--- RECORDS FOR PROCESSING Enclosed Below ---

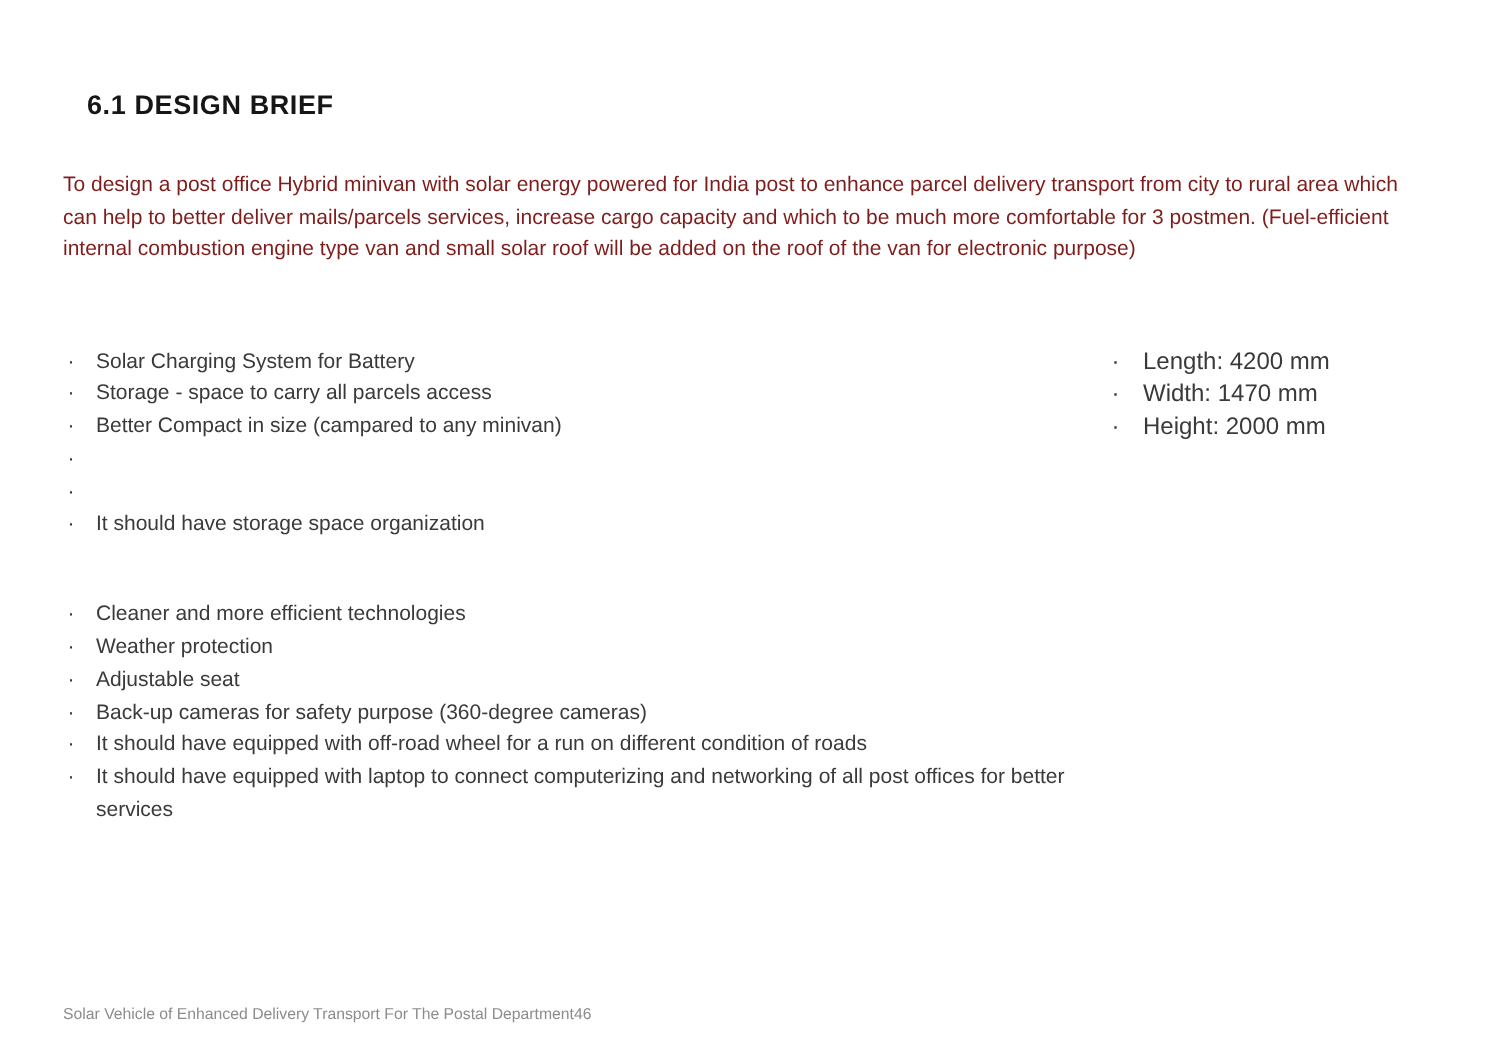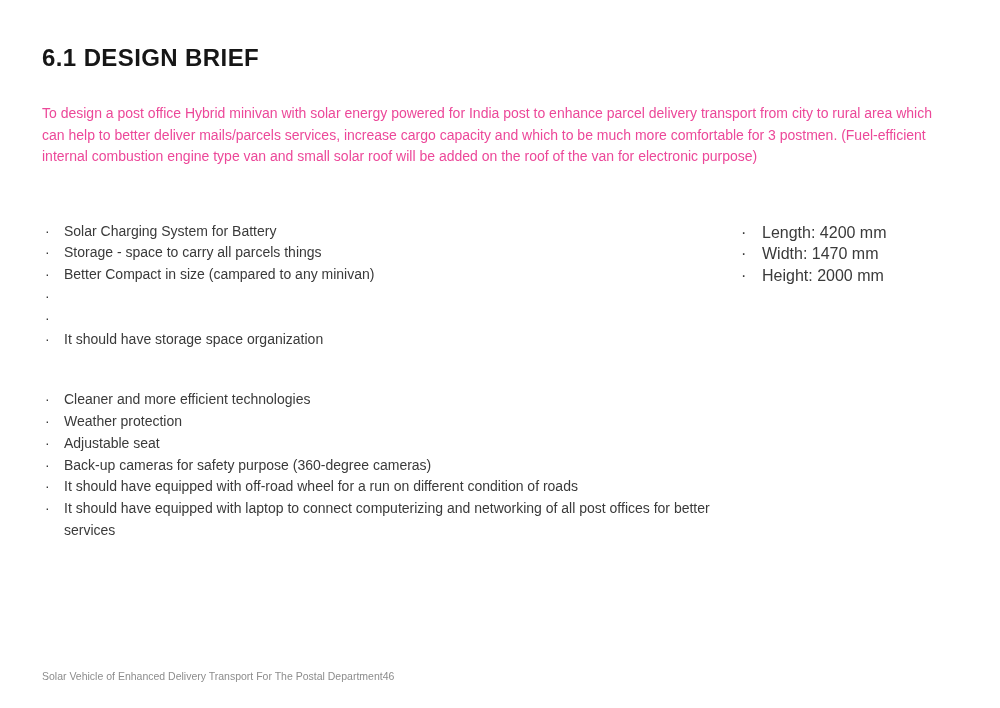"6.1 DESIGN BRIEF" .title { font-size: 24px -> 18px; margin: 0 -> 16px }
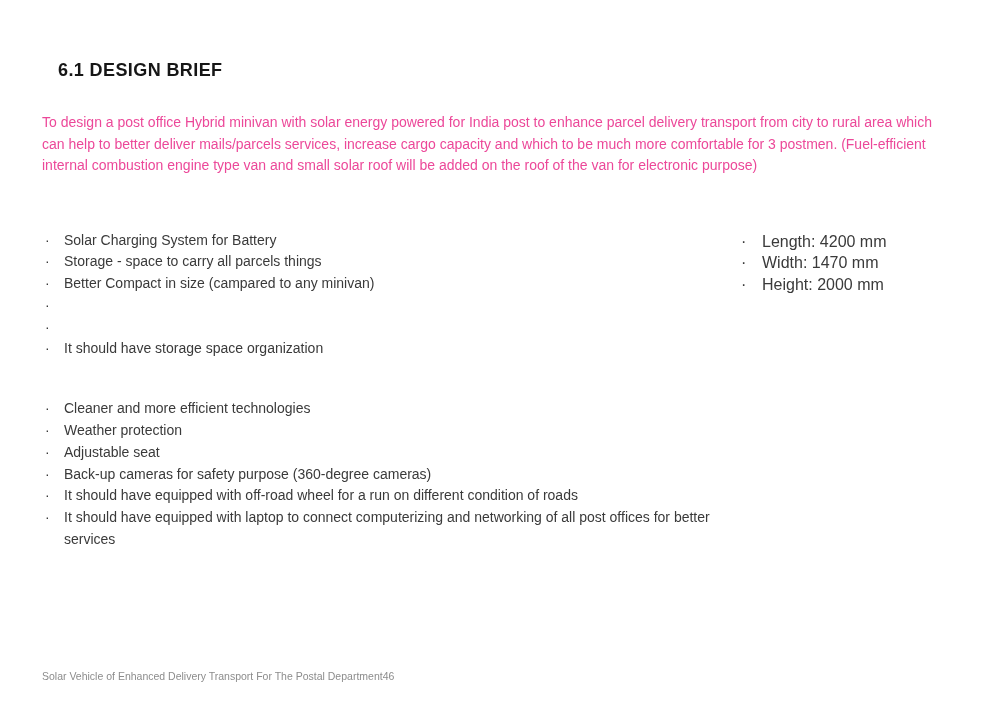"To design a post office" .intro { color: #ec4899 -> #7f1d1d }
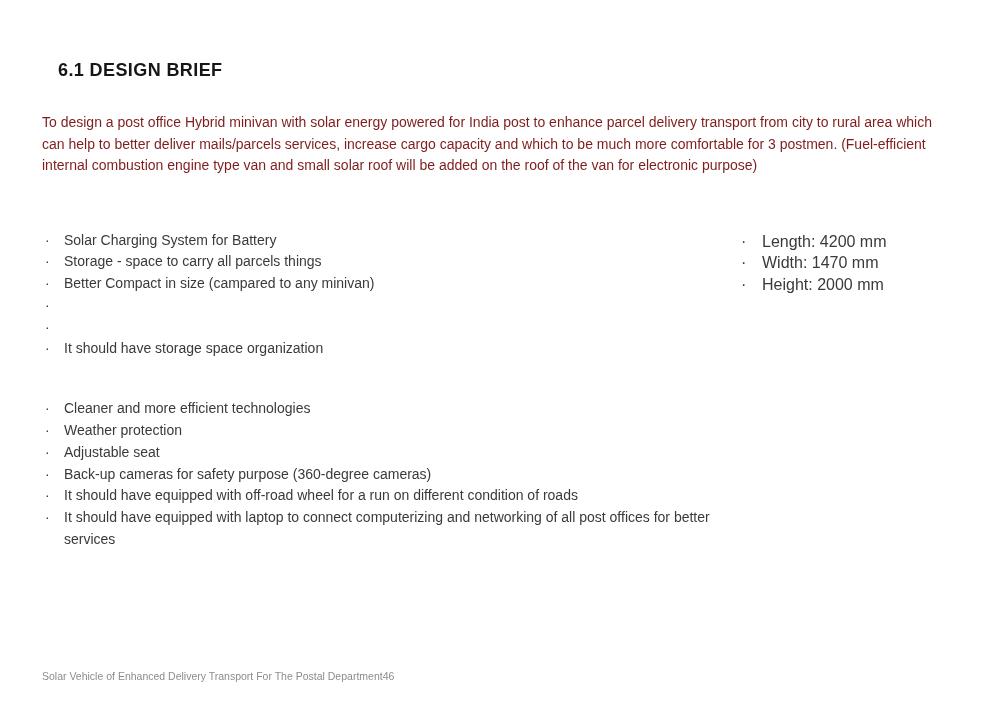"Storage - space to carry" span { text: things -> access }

--- End of Enclosed RECORDS FOR PROCESSING ---
--- RECORDS FOR PROCESSING Enclosed Below ---

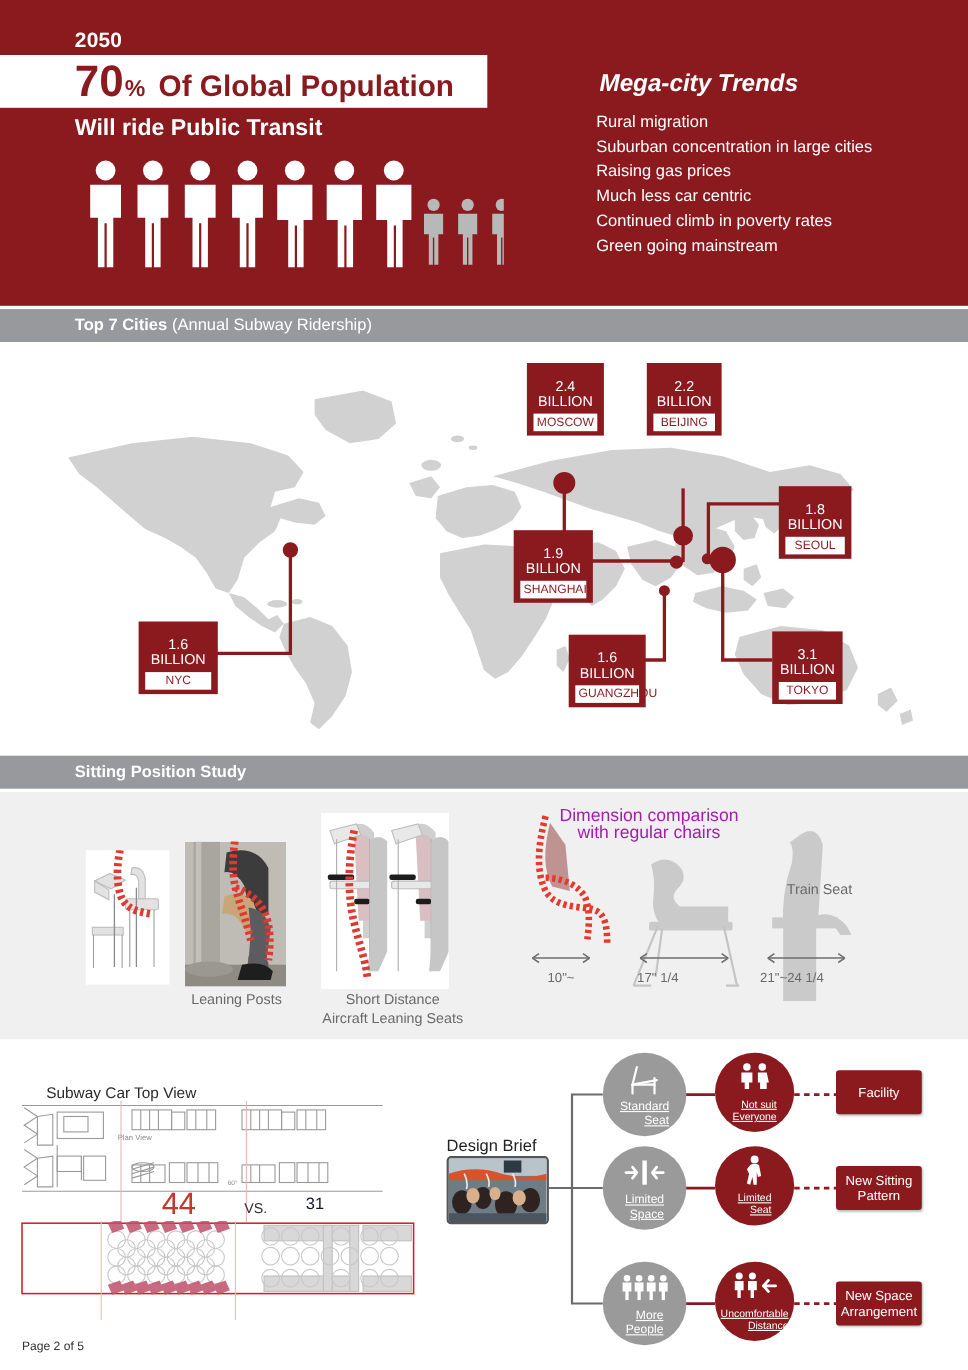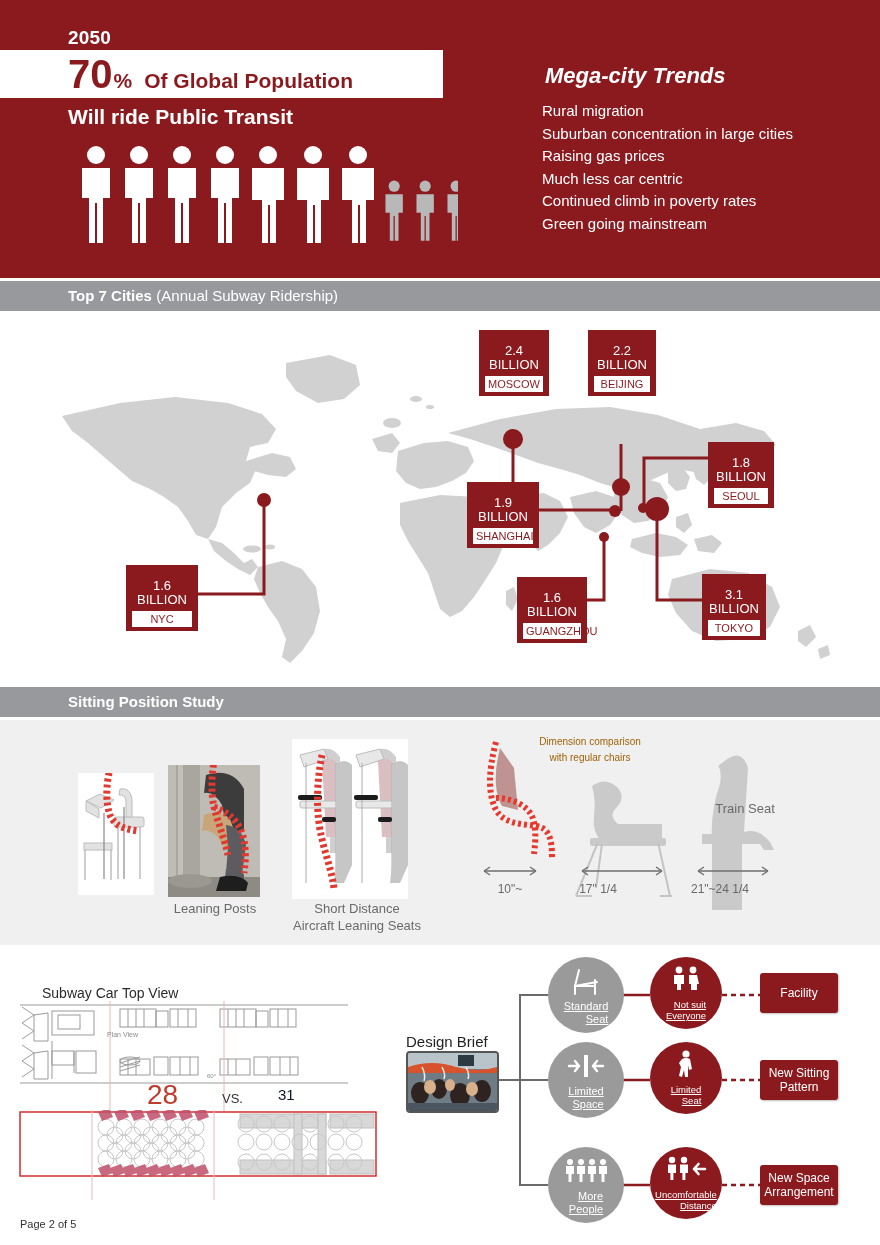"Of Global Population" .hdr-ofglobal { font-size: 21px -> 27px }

--- End of Enclosed RECORDS FOR PROCESSING ---
--- RECORDS FOR PROCESSING Enclosed Below ---

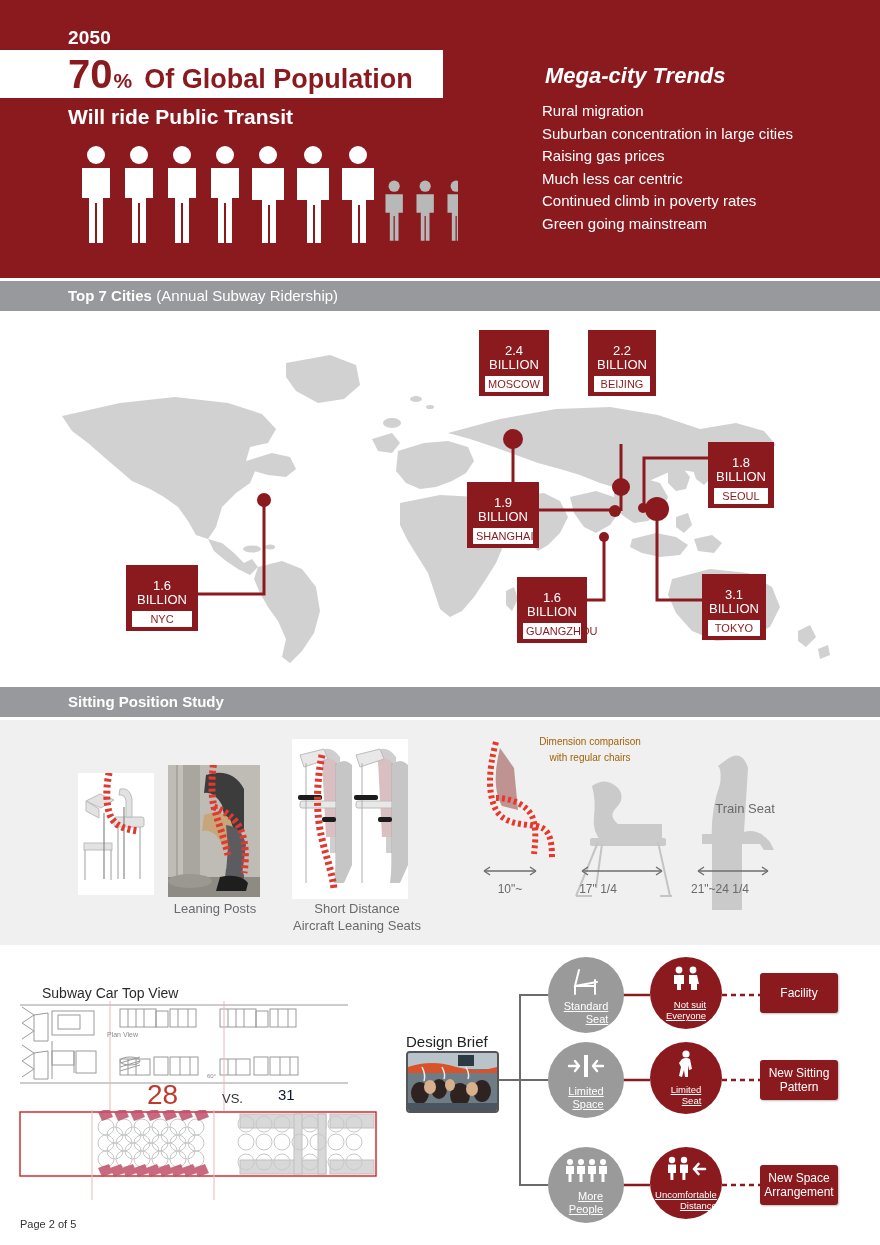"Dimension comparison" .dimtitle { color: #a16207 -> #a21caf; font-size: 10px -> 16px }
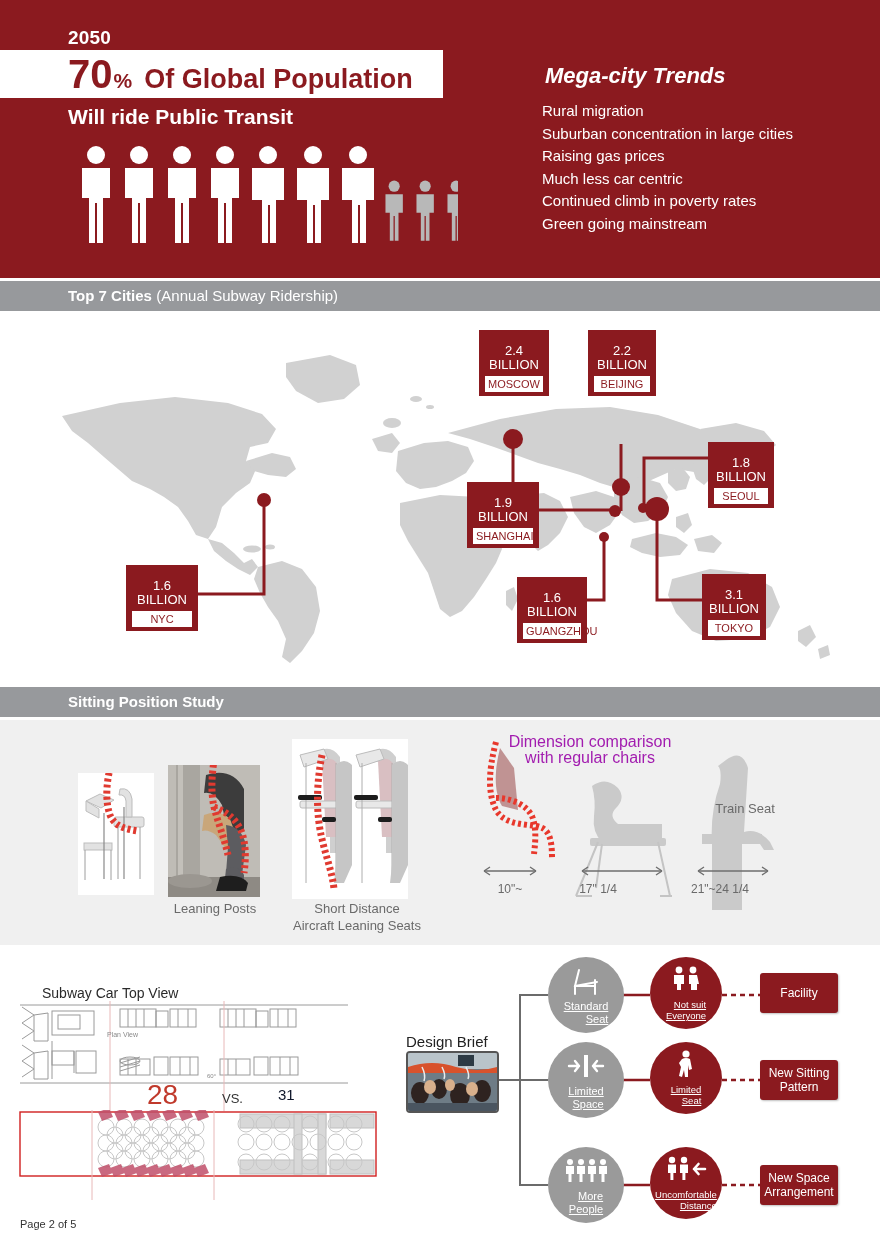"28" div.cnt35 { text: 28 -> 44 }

--- End of Enclosed RECORDS FOR PROCESSING ---

→ **EXERCISE AIM**
I'd like the lines above repeated exactly, from the one that contains "font-size: 24px ->" through the one that contains "text: things ->", with no pictures.

→ **WORKED SOLUTION**
"6.1 DESIGN BRIEF" .title { font-size: 24px -> 18px; margin: 0 -> 16px }
"To design a post office" .intro { color: #ec4899 -> #7f1d1d }
"Storage - space to carry" span { text: things -> access }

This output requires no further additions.